Showing what can be done with grants
Artist-in-residence Aaron Anslow challenged his students to create clay “five-minute faces” during an Ohio Arts Council visit Friday, Nov. 15 to Monroe Central High School (MCHS).
“There’s not much time to think. That’s what’s good about this project,” Anslow said as he told the students to focus on the main features of eyes, nose, cheekbones and chin.
Jarred Small, arts learning coordinator for the Ohio Arts Council, visited with Anslow as the students worked against the clock.
“They (the students) just have to work fast, not worrying about what they do,” Anslow said. “When they have a week to do it - and evaluate what they’re doing - they’ll think about the details of the head. If you can do it in five minutes, you can do it in a week.”
Small was pleased to see the student’s focus and involvement in the project.
“I’m looking around at these kids,” Small said, “and how much they’re enjoying what they do.”
A TeachArtsOhio grant from the Ohio Arts Council funded Anslow’s second year as artist-in-residence at MCHS.
“We try to connect with our constituents and certainly our grantees,”
Small said of his visit. “There is an effort on the Arts Council’s part to do outreach to the more rural counties in Ohio. (With) all the great work … here (at MCHS) for the past two years now, we thought the time was good to stop by and see what makes Woodsfield so special, quite frankly, and Monroe County in general but certainly here in this school.”
After the five minutes, the teacher and students stood and circled the table to see what each other had done with their clay face sculpture. Then, after returning each chunk of clay to its original egg shape, the class made a second, different, five-minute face.
After another class review, Anslow invited them to notice how much more detail they could add when given seven minutes. Finally, the students had the remainder of the class period to make a quick face sculpture.
“If you saw how the students reacted today,” said Monroe Central Principal Joe Semple, “when he (Anslow) came in, they were all excited. The students were all engaged.”
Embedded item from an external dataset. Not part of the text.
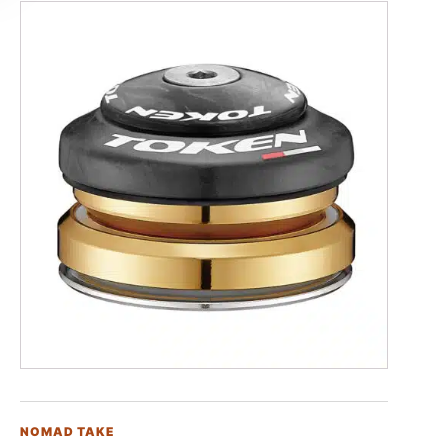
NOMAD TAKE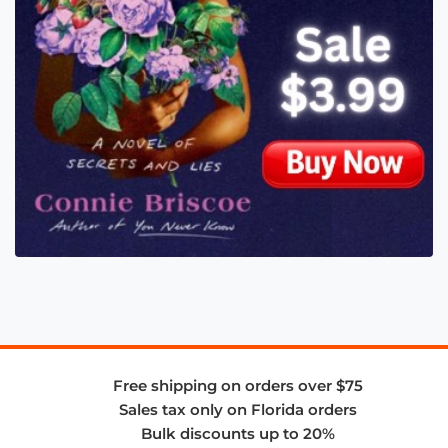
Free shipping on orders over $75
Sales tax only on Florida orders
Bulk discounts up to 20%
“It gives them the opportunity to flourish and create,” Semple continued. “To use their minds in a way that you don’t typically use them by sitting in a typical core class. It’s an environment where you can truly be human, and I think that’s the best way to summarize what it’s like being in an art classroom.”
Semple explained that Anslow’s ceramics class gives interested students a chance to specialize in a three-dimensional art medium.
“It (the ceramics program) gives them a more in-depth opportunity,” Semple explained, “to explore a media to its fullest potential. It’s more like the way it is when you go to college. We wanted to prepare our kids that are going to college to study art, and that’s the way it’s structured there.”
During his time in Woodfield, Small also toured the Monroe Arts Council center with arts council President Mick Schumacher and ended at the Monroe Theatre.
Finding opportunities to apply for further grant funding, both in schools and throughout Monroe County, was a key topic throughout the visit.
“There’s this big groundswell of support for the arts,” Small said. “It’s just a lot of good stuff going on.”